DIRECTIVE
Extract the text below from the line with "421 Frederick Rd, El Paso, TX 79905, USA" up to and including the line with "Cable & Wire Equipment", repeating those lines word for word.

Collected data:

--------------------

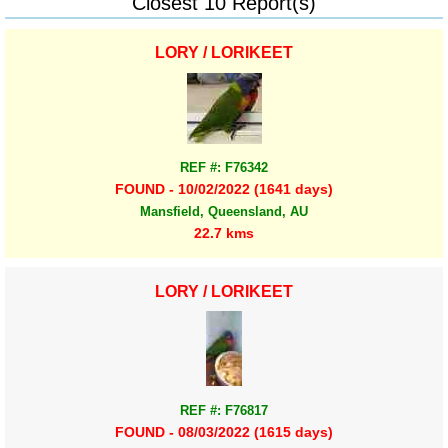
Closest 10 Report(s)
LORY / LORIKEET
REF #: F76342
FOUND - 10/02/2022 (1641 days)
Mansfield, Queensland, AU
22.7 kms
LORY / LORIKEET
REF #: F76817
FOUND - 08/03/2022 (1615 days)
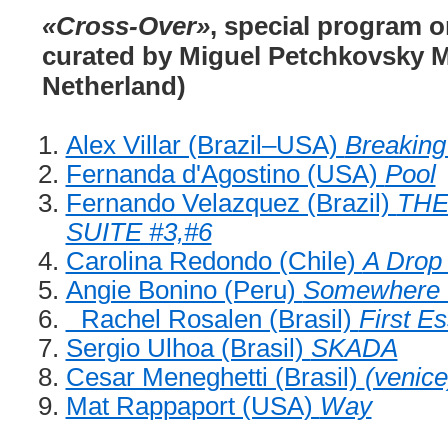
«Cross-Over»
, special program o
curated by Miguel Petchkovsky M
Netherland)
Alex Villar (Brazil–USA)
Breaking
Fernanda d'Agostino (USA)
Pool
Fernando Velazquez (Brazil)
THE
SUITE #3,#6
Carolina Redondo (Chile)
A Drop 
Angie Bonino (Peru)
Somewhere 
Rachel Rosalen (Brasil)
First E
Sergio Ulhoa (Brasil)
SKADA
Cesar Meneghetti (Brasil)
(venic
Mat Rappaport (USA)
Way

--------------------

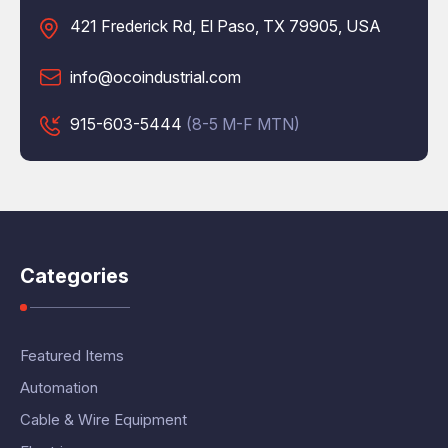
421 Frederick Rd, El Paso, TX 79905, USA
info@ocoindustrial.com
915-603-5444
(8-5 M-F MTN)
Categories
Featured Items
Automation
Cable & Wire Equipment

--------------------

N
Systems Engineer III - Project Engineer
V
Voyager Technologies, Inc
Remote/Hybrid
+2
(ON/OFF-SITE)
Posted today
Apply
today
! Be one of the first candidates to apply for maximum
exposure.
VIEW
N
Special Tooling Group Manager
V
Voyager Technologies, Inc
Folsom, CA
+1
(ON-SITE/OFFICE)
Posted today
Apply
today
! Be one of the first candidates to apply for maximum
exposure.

--------------------

PROBLEM SOLUTION
421 Frederick Rd, El Paso, TX 79905, USA
info@ocoindustrial.com
915-603-5444
(8-5 M-F MTN)
Categories
Featured Items
Automation
Cable & Wire Equipment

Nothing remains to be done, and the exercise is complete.